Mathilde fulmina. Elle se leva de table en jetant sa serviette, au grand ébahissement des enfants et des domestiques. Non seulement pareille chose n'était jamais arrivée, mais nul n'avait vu l'apparence de l'ordre sérieusement troublée chez les Angibault, toute querelle, depuis les quelques semaines qu'une querelle était devenue possible, ne donnant son éclat que dans le privé.
—Je n'ai plus de mari, plus d'amie!... murmurait Mathilde d'une voix étouffée, en se retirant.
Et, se retirant, elle ne savait plus où aller, parce qu'il ne lui était de sa vie, arrivé de quitter la table, seule et en de pareilles conditions; elle allait d'instinct vers sa chambre, mais elle s'arrêta dès le salon, à la pensée que peut-être on l'y viendrait rejoindre. Elle se retirait, non pour être seule, mais pour produire un éclat et, en pareil cas, rien n'est pénible comme d'être condamnée précisément à la solitude discrètement muette. Le désordre de ses idées, d'ailleurs, était complet. Comme elle s'échouait, sur un divan, une clarté se fit soudain dans son esprit: «Mais Lucie ne m'a traitée ainsi que sur l'ordre de mon mari!» Elle pouvait donc reprendre Lucie, s'expliquer avec elle en lui parlant de l'odieuse tyrannie d'Henri. Si elle n'avait plus de mari, peut-être lui restait-il une amie.
La voilà aussitôt debout, courant à sa chambre, se chapeautant, se chaussant; et la voilà dans la rue hélant un taxi pour se faire conduire chez Lucie.
Lucie est à table avec madame Lagrainée, sa mère. On lui annonce madame Angibault. Lucie fronce les sourcils, mais elle est d'une infatigable complaisance; elle abandonne son repas afin de ne pas faire attendre Mathilde, et va la trouver au salon.

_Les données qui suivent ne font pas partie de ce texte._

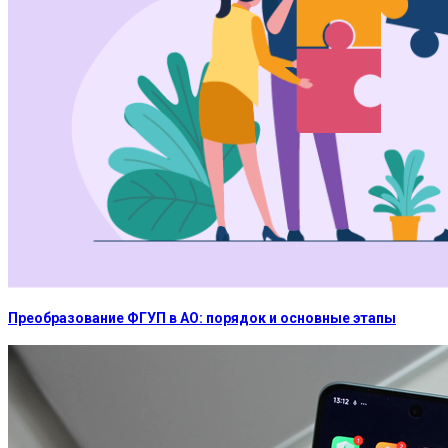
Преобразование ФГУП в АО: порядок и основные этапы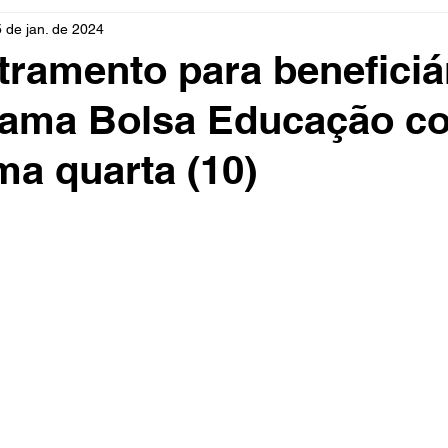
5 de jan. de 2024
rio
Cidades
Polícia
Religião
Guerra
M
ramento para beneficiá
rama Bolsa Educação c
Educação
Influencer
Luto
Artista
Seleção Br
ma quarta (10)
mento
Fofocas
Redes Sociais
Trânsito
Real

Scène d'attendrissement. Mathilde se précipite dans ses bras:
—Je t'en voulais, Lucie, mais je sais à présent que mon mari seul est coupable; c'est lui qui a exigé que tu te montres aussi dure avec moi. Lucie, Lucie! félicite-toi: tu vas divorcer, tu vas être à l'abri des hommes; ce sont des cannibales!